[cfe-users] C++ lambdas more expensive than blocks?
Benjamin Kramer via cfe-users
cfe-users at lists.llvm.org
Mon Oct 24 12:00:04 PDT 2016
Yes, std::function is a fairly inefficient class. It's useful for
storing a lambda but not so much for passing it around. You can pass
around lambdas as a template argument (requires all callees to be
templates) or as a function pointer if there are no captures. If you
have captures a helper class such as llvm::function_ref might come
in handy, which acts like a function pointer but also allows captures
to be passed around.
On Mon, Oct 24, 2016 at 8:32 PM, Jens Alfke via cfe-users
<cfe-users at lists.llvm.org> wrote:
> I’ve started using C++11 lambdas in my code. A few of them are in performance-sensitive areas, so I was looking at (optimized) assembly code of some of my methods to see what goes on under the hood.
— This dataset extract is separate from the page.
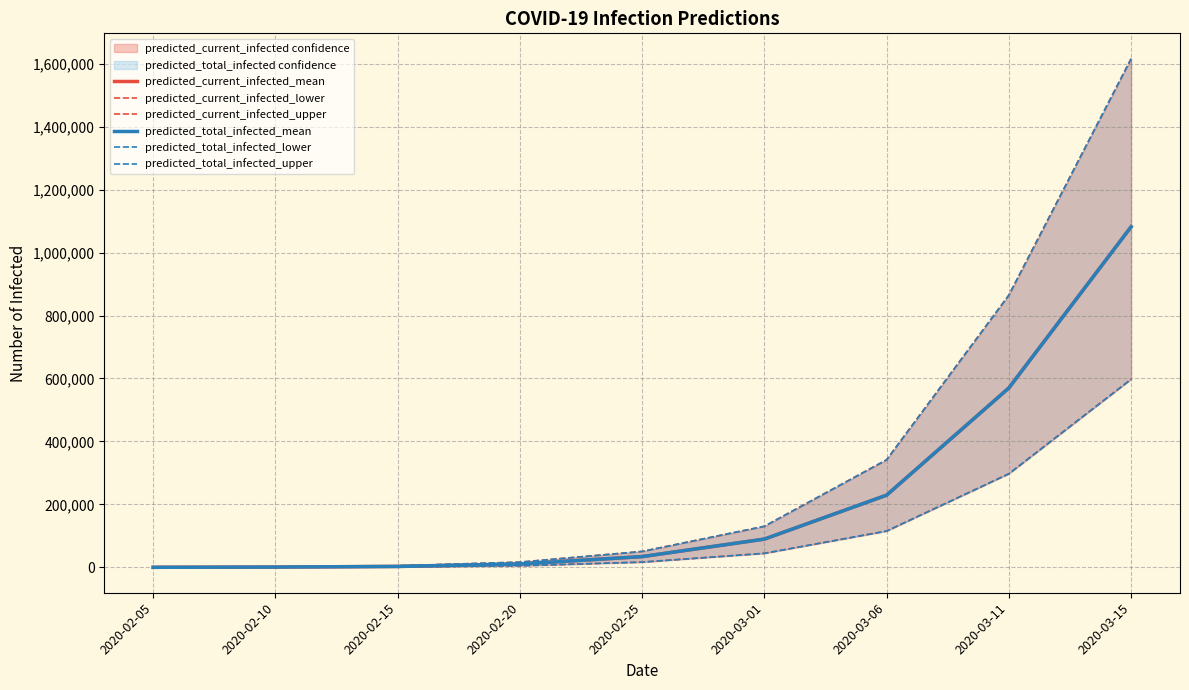

At 2020-03-01, list the series in order from largest to smallest.

predicted_current_infected_upper, predicted_total_infected_upper, predicted_current_infected_mean, predicted_total_infected_mean, predicted_current_infected_lower, predicted_total_infected_lower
> I don’t entirely understand the code, but the code on the calling side (i.e. the part that creates the lambda and passes it as a function parameter) it looks larger and slower than similar code using Clang blocks. It looks as though there’s overhead in converting the lambda itself into a std::function object … especially because I see a call to a std::function method that makes a heap allocation. :'( The equivalent block-based code just fills out a small struct on the stack and passes its address.
> Is there a more efficient way to pass a lambda to a function in C++? As far as I can tell, a lambda is of an anonymous type that can’t be named*, so the only way to pass it as a parameter is to wrap it in a std::function, which is comparatively expensive.
> (My code has to be cross-platform, but I’m thinking of writing some macros that can expand into either lambda or block expressions, depending on the compiler. That way it’ll at least be more efficient when built with Clang.)
> PS: This is with Xcode 8, clang-800.0.38
> * Ironically, my copy of the Tao Te Ching just arrived from Amazon while I was writing this email, and it starts right off with the famous statement “The way you can go isn’t the true way. The name you can say isn’t the true name.”